[Electronic design automation data]
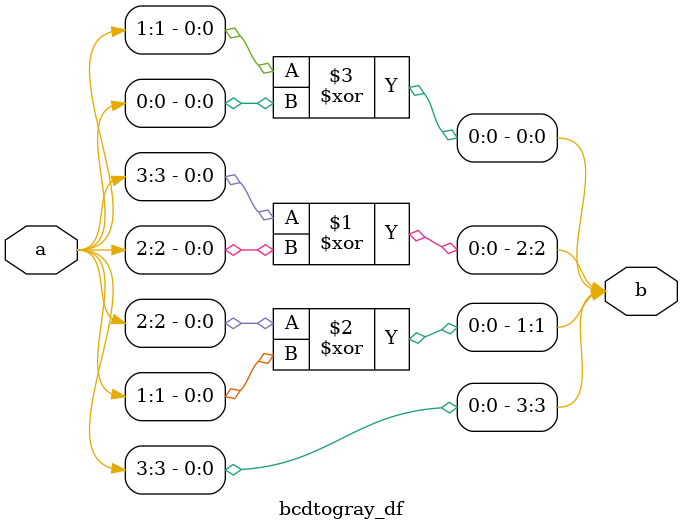
<source format=v>
module bcdtogray_df (
    a,b
);
input [3:0] a;
output [3:0] b;

assign b[3] = a[3];
assign b[2] = a[3]^a[2];
assign b[1] = a[2]^a[1];
assign b[0] = a[1]^a[0];
    
endmodule
</source>
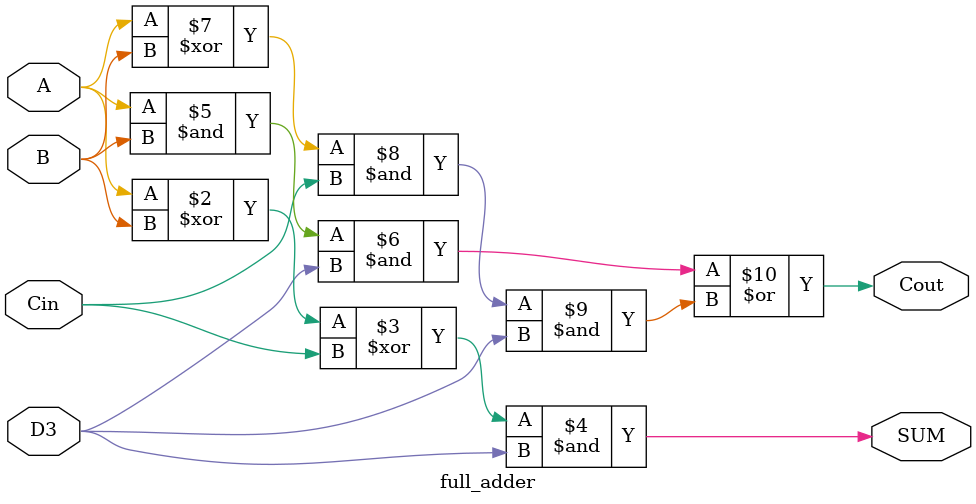
<source format=v>
module full_adder(D3, A, B, Cin, Cout, SUM);
	input D3, A, B, Cin;
	output Cout, SUM;
	reg Cout, SUM;
	
	always @(*) begin
		SUM = (A ^ B ^ Cin) & D3;
		Cout = (A & B & D3) | ((A ^ B) & Cin & D3);
	end
endmodule
	
</source>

[Work request] When repeating the entries, leave out every picture and keep the rest exact.

[Result of this task]
<source format=v>
module bcdtogray_df (
    a,b
);
input [3:0] a;
output [3:0] b;

assign b[3] = a[3];
assign b[2] = a[3]^a[2];
assign b[1] = a[2]^a[1];
assign b[0] = a[1]^a[0];
    
endmodule
</source>
<source format=v>
module full_adder(D3, A, B, Cin, Cout, SUM);
	input D3, A, B, Cin;
	output Cout, SUM;
	reg Cout, SUM;
	
	always @(*) begin
		SUM = (A ^ B ^ Cin) & D3;
		Cout = (A & B & D3) | ((A ^ B) & Cin & D3);
	end
endmodule
	
</source>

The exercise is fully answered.